"If we get married, I need to know that you'll be open to love. If it happens."
My entire body tensed. Love. The one thing I'd explicitly said I wasn't looking for. The one thing that made people weak, vulnerable, easy to manipulate. The one thing my father had beaten out of me years ago when he caught me crying over a girl who'd left.
"Angelina—"
"I'm not saying it has to happen," she said quickly, lifting her head to look at me. "I'm not even saying it will. But I need to know that if it does, if feelings develop beyond respect and partnership and incredible sex, that you won't shut it down. That you won't close yourself off just because love wasn't part of the original deal."
Every instinct I had screamed at me to shut this down. To remind her this was business. To keep the walls firmly in place. But looking into her eyes, seeing the vulnerability there?—
"Why?" I asked instead. "Why is that so important to you?"
She was quiet for a long moment, her fingers still tracing idle patterns on my chest.
"Because love is rare," she said finally. "Real love, the kind that's built on respect and trust and genuine affection, is so rare that when it happens, it's a gift. And I've watched too manypeople in our world throw it away because they thought power, money, or control was more important."
"Love makes you weak."
"No." Her voice was firm. "Fear makes you weak. Love, real love, makes you strong. It gives you something worth protecting. Someone worth fighting for. A reason to be better than you are."
"My parents aren’t in love with each other. Their marriage works fine."
"Does it?" She lifted herself up on one elbow, studying my face. "Or do they just exist in the same space, playing their roles, never really letting each other in? Is that what you want, Dez? To spend the rest of your life with someone you respect but never truly know?"
I didn't answer. Couldn't answer. Because she was right. My parents' marriage was functional. Successful, even. But it was also cold. Distant. They worked together like business partners, raised children like it was a project, and slept in separate bedrooms because sharing space implied an intimacy neither of them wanted. I'd never questioned it before. It was just how things were in families like ours.
But now, lying here with Angelina's warmth pressed against me, her scent surrounding me, the taste of her still on my tongue… I questioned it all.
"Love is a kindness to your person," she continued softly. "It's looking at someone and seeing all their flaws, all their damage, all the broken parts they try to hide and choosing them anyway. Choosing to be gentle with those wounds instead of exploiting them. Choosing to lift them up instead of tearing them down. That's what love is, Dez. And it's so rare and so precious that if we're lucky enough to find it, even in an arrangement that started as business, we should be brave enough to let it happen."
Her words hung in the air between us, weighted with hope, fear, and a vulnerability that made my chest ache.
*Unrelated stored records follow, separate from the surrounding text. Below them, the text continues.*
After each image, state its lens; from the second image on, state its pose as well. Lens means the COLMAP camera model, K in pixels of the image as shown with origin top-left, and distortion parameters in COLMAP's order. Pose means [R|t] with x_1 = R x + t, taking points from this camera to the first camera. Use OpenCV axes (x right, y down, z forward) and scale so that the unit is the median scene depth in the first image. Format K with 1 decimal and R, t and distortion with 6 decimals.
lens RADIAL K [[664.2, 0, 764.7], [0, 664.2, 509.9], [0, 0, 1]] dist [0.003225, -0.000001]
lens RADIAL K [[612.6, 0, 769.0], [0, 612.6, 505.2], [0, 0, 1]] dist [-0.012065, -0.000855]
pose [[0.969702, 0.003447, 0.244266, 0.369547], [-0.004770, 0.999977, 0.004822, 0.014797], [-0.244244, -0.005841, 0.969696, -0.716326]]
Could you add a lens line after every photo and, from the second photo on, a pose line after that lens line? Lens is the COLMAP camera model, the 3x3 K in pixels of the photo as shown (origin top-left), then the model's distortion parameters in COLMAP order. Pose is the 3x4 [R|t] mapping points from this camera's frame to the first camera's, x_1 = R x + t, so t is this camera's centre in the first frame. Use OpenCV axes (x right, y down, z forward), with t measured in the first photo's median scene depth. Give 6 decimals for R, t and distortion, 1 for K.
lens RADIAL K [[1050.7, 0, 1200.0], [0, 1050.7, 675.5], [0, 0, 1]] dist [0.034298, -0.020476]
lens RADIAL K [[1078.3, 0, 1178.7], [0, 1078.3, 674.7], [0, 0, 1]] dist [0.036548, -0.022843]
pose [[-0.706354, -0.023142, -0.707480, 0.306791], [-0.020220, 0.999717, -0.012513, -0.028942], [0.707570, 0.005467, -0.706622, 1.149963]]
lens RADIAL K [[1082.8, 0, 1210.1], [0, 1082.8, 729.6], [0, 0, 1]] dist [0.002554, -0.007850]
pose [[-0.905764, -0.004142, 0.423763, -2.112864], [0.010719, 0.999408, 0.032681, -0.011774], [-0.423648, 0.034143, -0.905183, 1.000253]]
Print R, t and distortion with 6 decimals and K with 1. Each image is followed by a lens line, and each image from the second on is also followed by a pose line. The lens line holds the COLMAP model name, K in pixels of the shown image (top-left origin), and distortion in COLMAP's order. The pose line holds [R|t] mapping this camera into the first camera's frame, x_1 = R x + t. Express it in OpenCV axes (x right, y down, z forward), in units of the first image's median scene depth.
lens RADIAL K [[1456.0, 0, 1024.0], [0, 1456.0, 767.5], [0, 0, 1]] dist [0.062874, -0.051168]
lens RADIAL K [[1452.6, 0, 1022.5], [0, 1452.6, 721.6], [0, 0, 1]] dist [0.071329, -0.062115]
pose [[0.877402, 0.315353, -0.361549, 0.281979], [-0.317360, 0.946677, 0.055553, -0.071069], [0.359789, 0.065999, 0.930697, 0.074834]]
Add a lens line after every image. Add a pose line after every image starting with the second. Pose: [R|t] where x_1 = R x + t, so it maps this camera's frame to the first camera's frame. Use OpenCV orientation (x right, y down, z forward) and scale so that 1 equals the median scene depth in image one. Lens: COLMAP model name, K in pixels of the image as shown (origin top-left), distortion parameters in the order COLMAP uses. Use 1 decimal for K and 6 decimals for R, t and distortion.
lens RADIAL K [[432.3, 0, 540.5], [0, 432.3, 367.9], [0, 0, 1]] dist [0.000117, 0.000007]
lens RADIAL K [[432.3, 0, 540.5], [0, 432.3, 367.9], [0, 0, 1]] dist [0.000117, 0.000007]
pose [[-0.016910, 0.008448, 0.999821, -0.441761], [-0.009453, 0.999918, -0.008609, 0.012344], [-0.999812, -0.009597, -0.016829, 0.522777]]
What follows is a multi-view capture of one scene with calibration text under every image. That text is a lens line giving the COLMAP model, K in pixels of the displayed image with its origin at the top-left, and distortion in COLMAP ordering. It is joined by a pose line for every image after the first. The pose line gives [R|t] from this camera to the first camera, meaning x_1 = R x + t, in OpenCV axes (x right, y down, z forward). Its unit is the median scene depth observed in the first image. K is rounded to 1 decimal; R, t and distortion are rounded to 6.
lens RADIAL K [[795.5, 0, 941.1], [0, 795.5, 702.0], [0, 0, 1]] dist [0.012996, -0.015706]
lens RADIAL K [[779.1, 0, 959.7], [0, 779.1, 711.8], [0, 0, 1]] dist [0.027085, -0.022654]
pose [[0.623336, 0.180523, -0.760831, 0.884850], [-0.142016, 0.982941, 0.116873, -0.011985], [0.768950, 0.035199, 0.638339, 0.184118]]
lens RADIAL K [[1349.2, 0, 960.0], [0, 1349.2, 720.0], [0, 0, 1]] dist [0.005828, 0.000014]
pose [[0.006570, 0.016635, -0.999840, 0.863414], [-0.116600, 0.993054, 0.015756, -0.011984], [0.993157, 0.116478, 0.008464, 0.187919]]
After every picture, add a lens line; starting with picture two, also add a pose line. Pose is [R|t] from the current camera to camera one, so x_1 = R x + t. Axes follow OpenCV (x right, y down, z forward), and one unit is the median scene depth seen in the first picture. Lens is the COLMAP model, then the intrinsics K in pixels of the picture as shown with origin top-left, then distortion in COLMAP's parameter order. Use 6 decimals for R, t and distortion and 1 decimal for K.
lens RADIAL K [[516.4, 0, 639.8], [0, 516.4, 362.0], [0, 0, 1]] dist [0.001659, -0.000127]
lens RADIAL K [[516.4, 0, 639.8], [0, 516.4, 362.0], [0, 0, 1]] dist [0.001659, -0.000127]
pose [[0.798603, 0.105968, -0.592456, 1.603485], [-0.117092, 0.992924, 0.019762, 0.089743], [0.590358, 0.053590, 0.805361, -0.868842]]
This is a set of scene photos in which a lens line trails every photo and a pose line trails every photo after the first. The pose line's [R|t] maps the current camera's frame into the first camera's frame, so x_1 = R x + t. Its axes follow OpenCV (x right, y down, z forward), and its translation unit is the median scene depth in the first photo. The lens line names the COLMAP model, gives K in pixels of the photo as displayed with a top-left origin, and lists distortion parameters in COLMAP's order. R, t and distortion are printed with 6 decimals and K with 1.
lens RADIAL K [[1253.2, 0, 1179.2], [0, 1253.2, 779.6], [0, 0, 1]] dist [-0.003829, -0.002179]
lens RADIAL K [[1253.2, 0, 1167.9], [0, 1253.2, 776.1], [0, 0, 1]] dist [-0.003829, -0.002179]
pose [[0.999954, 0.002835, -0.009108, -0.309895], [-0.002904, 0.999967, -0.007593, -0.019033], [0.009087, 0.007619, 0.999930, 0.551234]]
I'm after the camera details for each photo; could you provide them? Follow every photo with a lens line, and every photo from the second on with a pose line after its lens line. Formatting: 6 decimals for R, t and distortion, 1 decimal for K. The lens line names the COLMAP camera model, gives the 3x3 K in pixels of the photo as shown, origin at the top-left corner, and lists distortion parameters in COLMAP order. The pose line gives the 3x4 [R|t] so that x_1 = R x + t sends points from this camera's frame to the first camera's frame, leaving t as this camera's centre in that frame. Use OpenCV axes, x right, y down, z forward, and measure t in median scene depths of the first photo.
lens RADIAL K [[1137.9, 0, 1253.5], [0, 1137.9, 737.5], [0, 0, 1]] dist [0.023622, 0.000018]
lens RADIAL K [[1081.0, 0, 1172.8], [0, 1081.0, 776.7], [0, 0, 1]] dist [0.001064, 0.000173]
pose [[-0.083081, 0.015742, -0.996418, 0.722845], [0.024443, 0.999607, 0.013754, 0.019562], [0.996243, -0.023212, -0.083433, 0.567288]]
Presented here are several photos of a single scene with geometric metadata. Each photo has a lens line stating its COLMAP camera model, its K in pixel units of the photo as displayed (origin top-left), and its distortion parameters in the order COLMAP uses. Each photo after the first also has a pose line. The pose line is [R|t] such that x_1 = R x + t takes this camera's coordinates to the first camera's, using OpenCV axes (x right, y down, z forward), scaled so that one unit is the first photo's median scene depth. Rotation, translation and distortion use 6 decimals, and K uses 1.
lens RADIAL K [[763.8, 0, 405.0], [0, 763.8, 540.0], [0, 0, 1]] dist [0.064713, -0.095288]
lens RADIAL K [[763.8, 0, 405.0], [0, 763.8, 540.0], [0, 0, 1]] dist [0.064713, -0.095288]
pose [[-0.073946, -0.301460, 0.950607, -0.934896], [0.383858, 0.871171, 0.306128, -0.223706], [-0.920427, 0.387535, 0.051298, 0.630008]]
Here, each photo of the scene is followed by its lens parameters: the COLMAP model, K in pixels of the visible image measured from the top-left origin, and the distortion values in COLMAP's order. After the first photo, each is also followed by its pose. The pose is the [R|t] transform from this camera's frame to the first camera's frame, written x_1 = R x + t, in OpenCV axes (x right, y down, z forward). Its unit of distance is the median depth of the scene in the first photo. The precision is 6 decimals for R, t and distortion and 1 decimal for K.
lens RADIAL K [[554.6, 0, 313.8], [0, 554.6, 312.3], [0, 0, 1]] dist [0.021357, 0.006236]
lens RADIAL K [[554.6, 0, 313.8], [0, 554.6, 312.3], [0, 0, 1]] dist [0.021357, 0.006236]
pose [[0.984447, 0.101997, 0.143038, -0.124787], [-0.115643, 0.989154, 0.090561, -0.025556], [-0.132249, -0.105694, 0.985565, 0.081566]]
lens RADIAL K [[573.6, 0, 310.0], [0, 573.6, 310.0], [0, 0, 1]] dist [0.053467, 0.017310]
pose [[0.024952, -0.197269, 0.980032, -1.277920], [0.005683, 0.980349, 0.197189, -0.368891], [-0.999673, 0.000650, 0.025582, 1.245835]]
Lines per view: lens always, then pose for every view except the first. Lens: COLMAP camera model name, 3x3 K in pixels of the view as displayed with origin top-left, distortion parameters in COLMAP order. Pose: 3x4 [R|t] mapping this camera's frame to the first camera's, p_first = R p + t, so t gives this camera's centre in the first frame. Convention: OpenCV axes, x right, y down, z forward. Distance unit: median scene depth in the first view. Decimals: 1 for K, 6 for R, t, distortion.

I wanted to tell her yes. Wanted to promise that I'd be open to whatever developed between us, that I wouldn't shut her out if feelings got complicated. But the words stuck in my throat. Because what if she was wrong? What if love did make you weak? What if letting her in, past all the walls and armor, gave her the power to destroy me?
"I need to think about it," I said finally. "Can you give me that?"
Disappointment flickered across her face, but she nodded. "Okay."
She settled back against my chest, and I felt her breathing gradually slow, deepening, as exhaustion from the day caught up with her. Within minutes, she was asleep. I lay there for a long time, staring at the ceiling, her question echoing in my mind.
Will you be open to love if it happens?
The smart answer was no. The safe answer was no. The answer that kept me protected and in control was no. But as I looked down at her, at her hair spread across my chest, at the trust evident in the way she slept so peacefully in my arms, at the marks I'd left on her skin that she wore like badges of honor… I realized I was already in trouble.
Because what I felt for this woman after less than twenty-four hours together wasn't supposed to be possible. Wasn't supposed to be this intense, this consuming, this absolutely fucking terrifying.
But it was.
And if I was going to ask her to marry me, to bind her life to mine, to trust me with her safety and her future and her body, then maybe I owed her honesty. Maybe I owed her the possibility of more.
I carefully extracted myself from beneath her, tucking a pillow under her head and covering her with the silk sheet. She murmured something in her sleep but didn't wake. I pulled on my boxer briefs and grabbed my phone, moving to the office so I wouldn't disturb her.
It was getting late. Valentine's Day was almost over. But maybe I could salvage it. I pulled up my contacts and made a call.
"Dez?" Gianna's voice was alert despite the hour. My sister never slept. "What's wrong?"
"Nothing's wrong. I need a favor."
"This late?"
"It's important." I ran a hand through my hair. "You know that woman I bid on last night?"